◆ Problem to solve ◆
Look through the entries for the string "center" and copy every line where it shows up.

◆ Data records ◆
Content starts

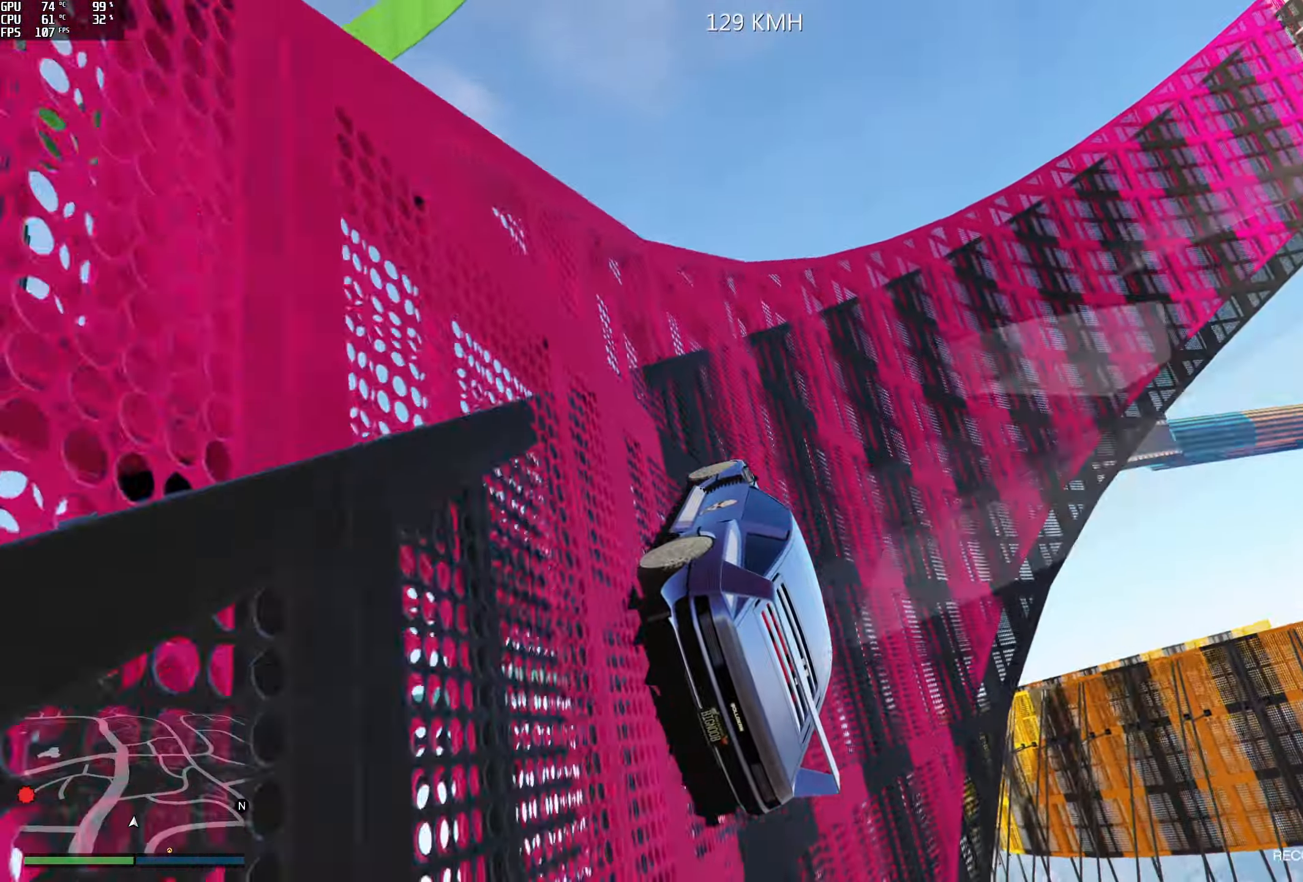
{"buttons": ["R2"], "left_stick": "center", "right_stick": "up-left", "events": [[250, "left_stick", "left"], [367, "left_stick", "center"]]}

Content ends
Content starts

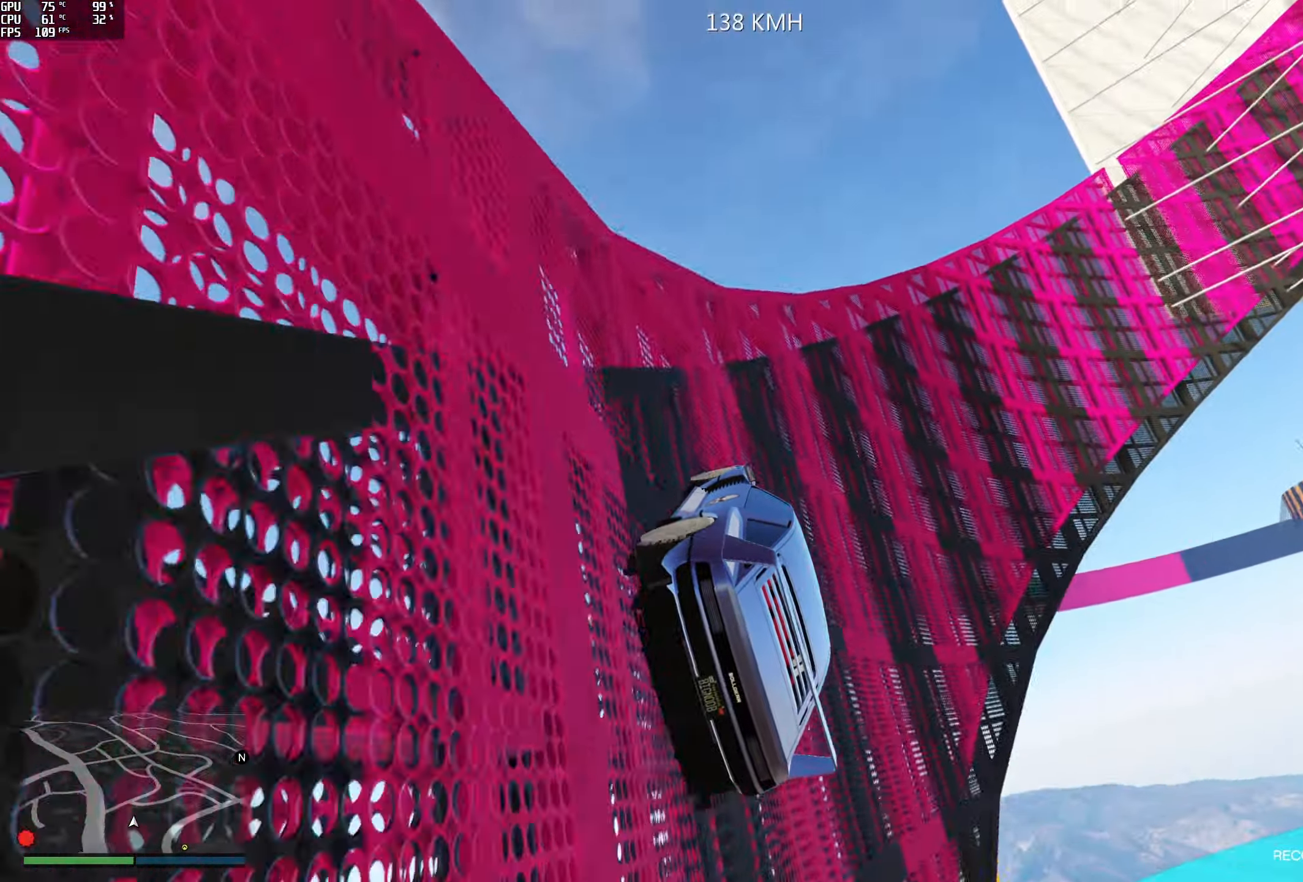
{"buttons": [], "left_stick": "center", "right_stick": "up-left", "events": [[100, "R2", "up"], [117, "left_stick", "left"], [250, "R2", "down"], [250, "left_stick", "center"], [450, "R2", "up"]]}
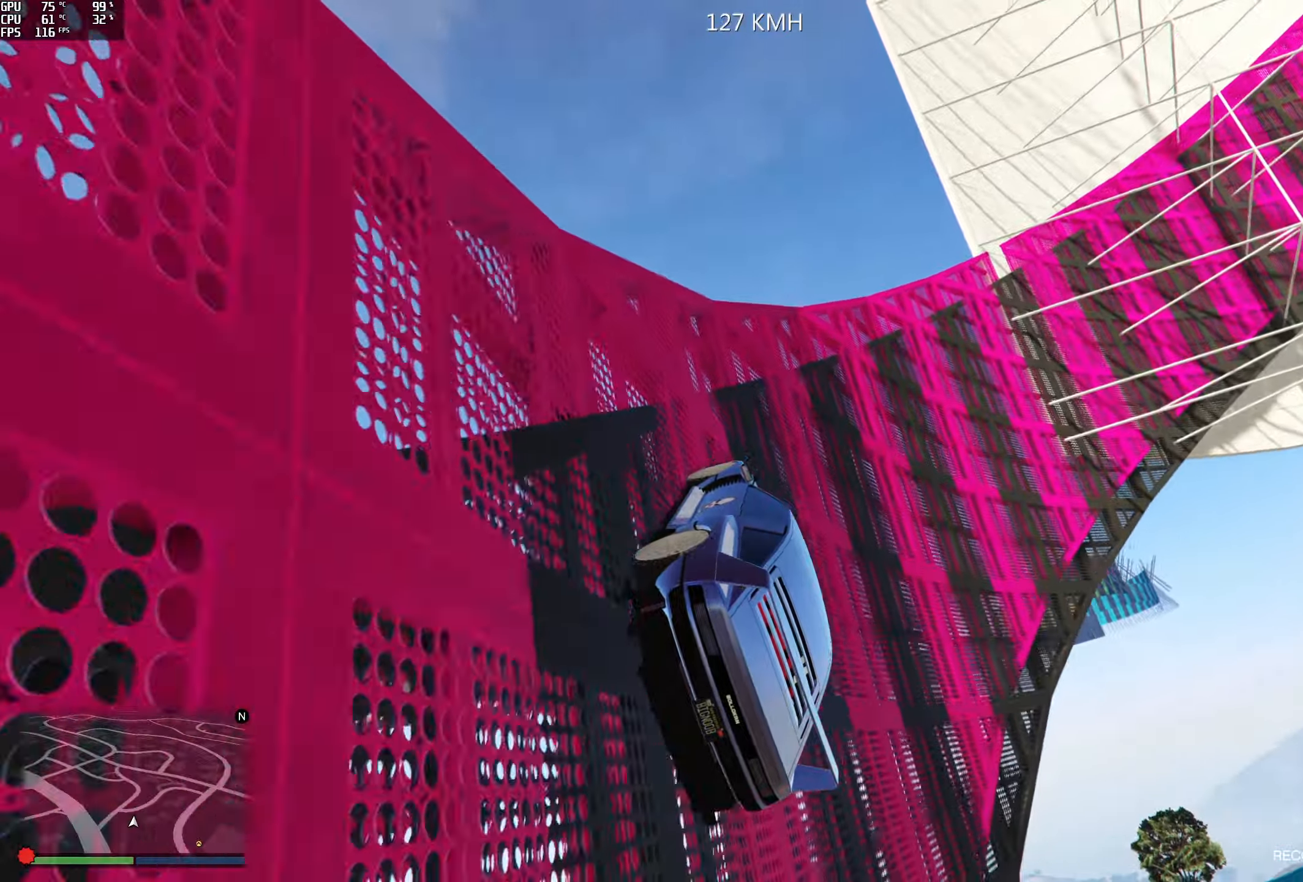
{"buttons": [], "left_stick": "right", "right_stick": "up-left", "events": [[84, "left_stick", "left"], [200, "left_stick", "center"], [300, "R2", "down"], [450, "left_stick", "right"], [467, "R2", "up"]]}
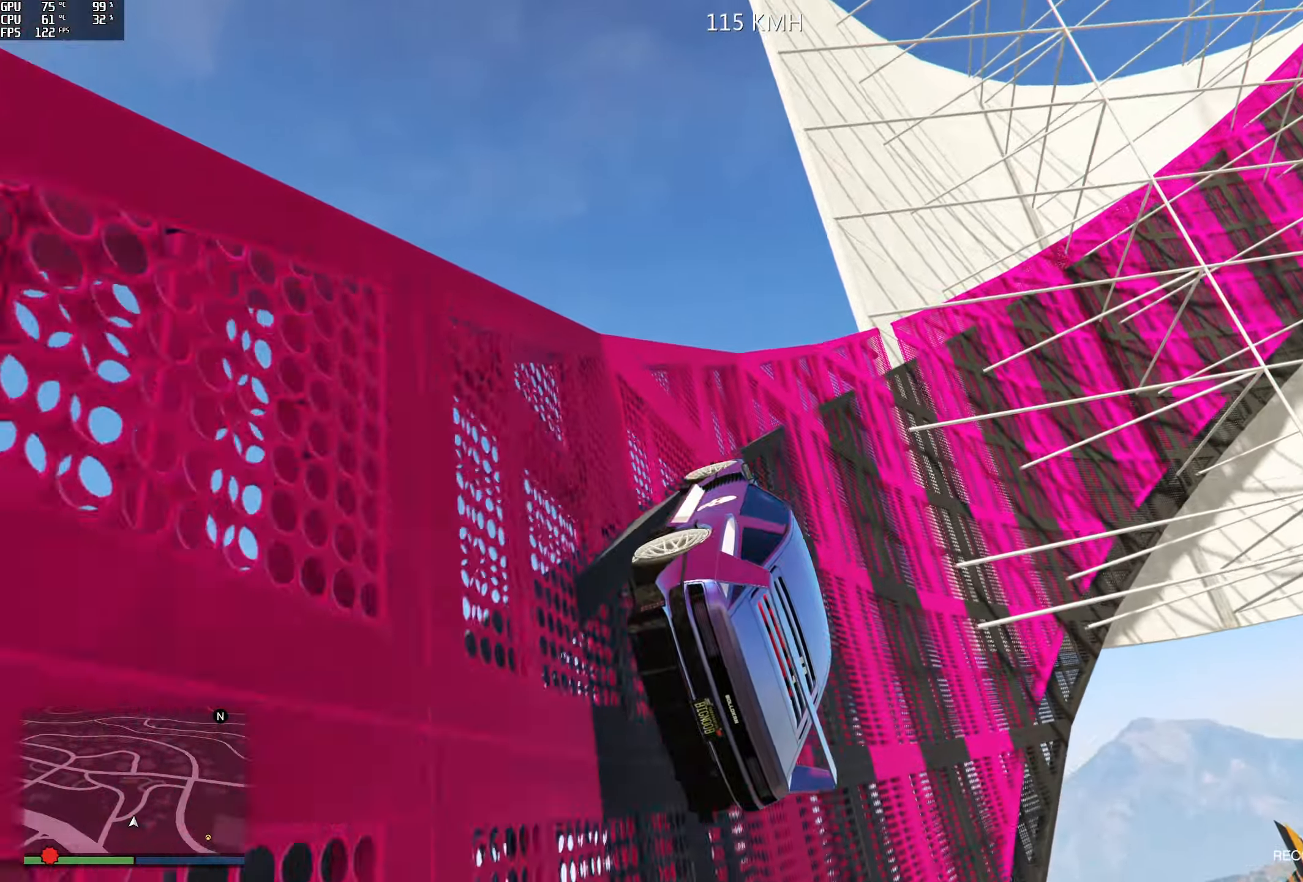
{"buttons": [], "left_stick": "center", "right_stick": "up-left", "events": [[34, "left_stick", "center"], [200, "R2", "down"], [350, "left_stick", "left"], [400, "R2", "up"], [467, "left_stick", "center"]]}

Content ends
Content starts

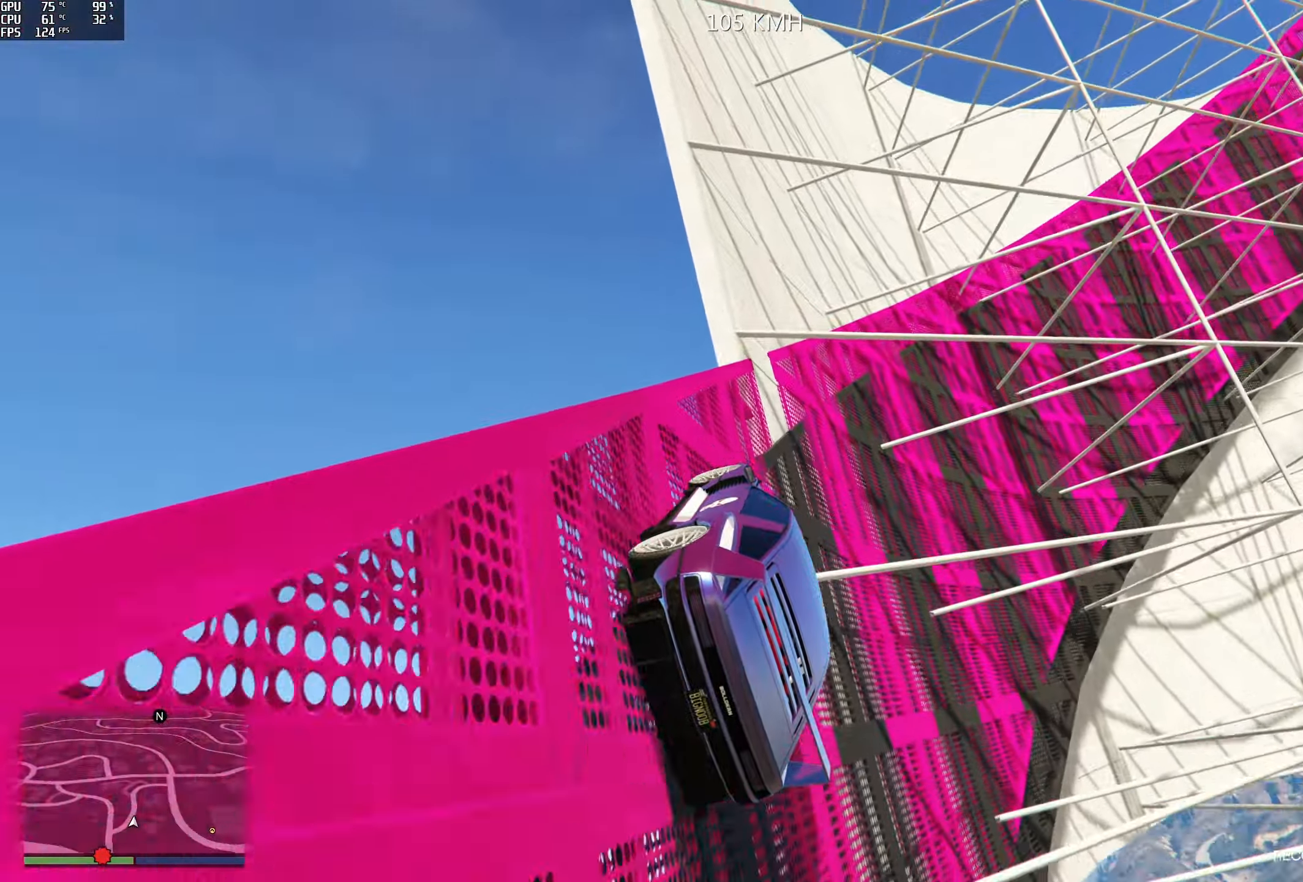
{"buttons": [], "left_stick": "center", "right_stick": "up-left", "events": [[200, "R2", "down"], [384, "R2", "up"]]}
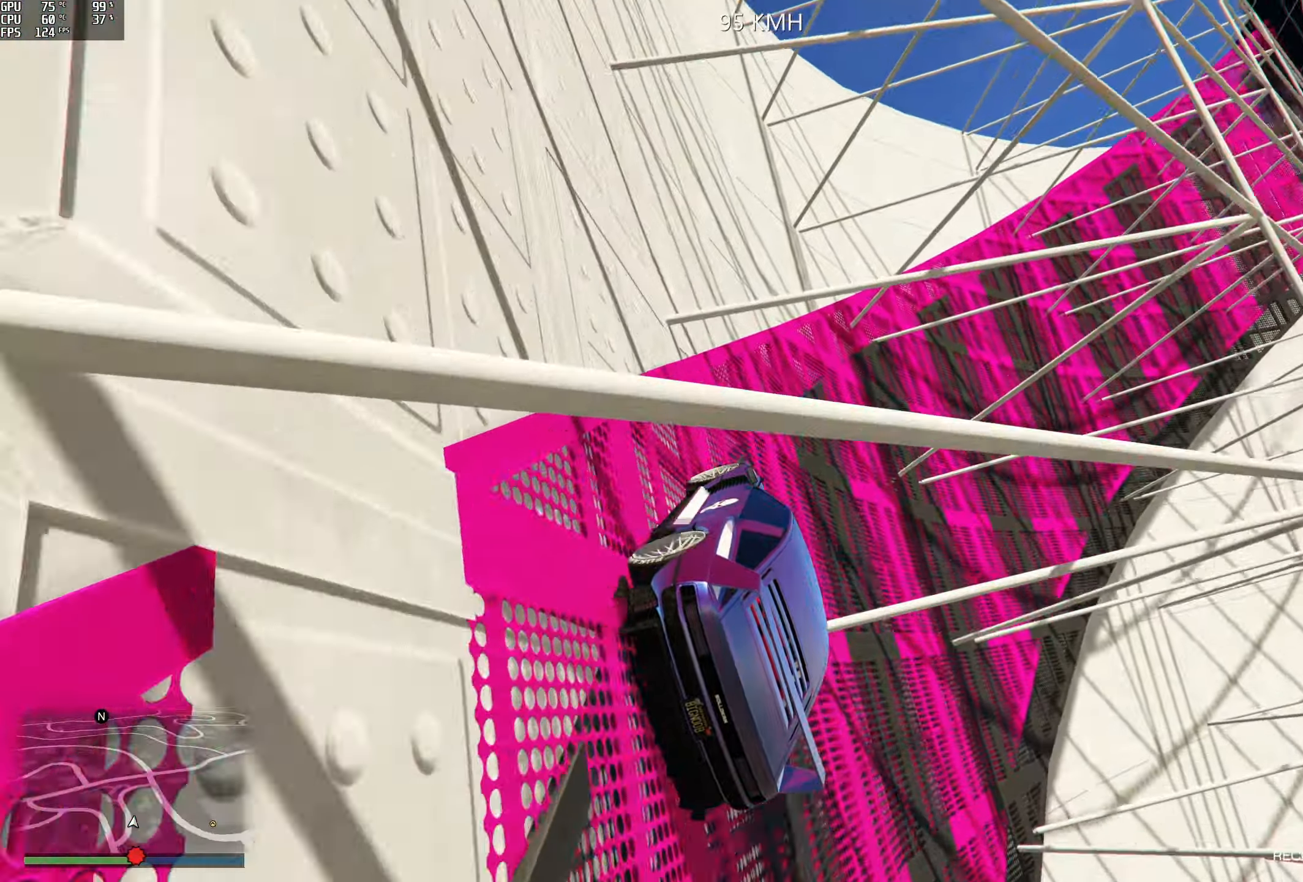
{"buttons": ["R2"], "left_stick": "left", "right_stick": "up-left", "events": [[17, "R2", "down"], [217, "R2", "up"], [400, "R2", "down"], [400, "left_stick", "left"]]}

Content ends

◆ The answer ◆
{"buttons": ["R2"], "left_stick": "center", "right_stick": "up-left", "events": [[250, "left_stick", "left"], [367, "left_stick", "center"]]}
{"buttons": [], "left_stick": "center", "right_stick": "up-left", "events": [[100, "R2", "up"], [117, "left_stick", "left"], [250, "R2", "down"], [250, "left_stick", "center"], [450, "R2", "up"]]}
{"buttons": [], "left_stick": "right", "right_stick": "up-left", "events": [[84, "left_stick", "left"], [200, "left_stick", "center"], [300, "R2", "down"], [450, "left_stick", "right"], [467, "R2", "up"]]}
{"buttons": [], "left_stick": "center", "right_stick": "up-left", "events": [[34, "left_stick", "center"], [200, "R2", "down"], [350, "left_stick", "left"], [400, "R2", "up"], [467, "left_stick", "center"]]}
{"buttons": [], "left_stick": "center", "right_stick": "up-left", "events": [[200, "R2", "down"], [384, "R2", "up"]]}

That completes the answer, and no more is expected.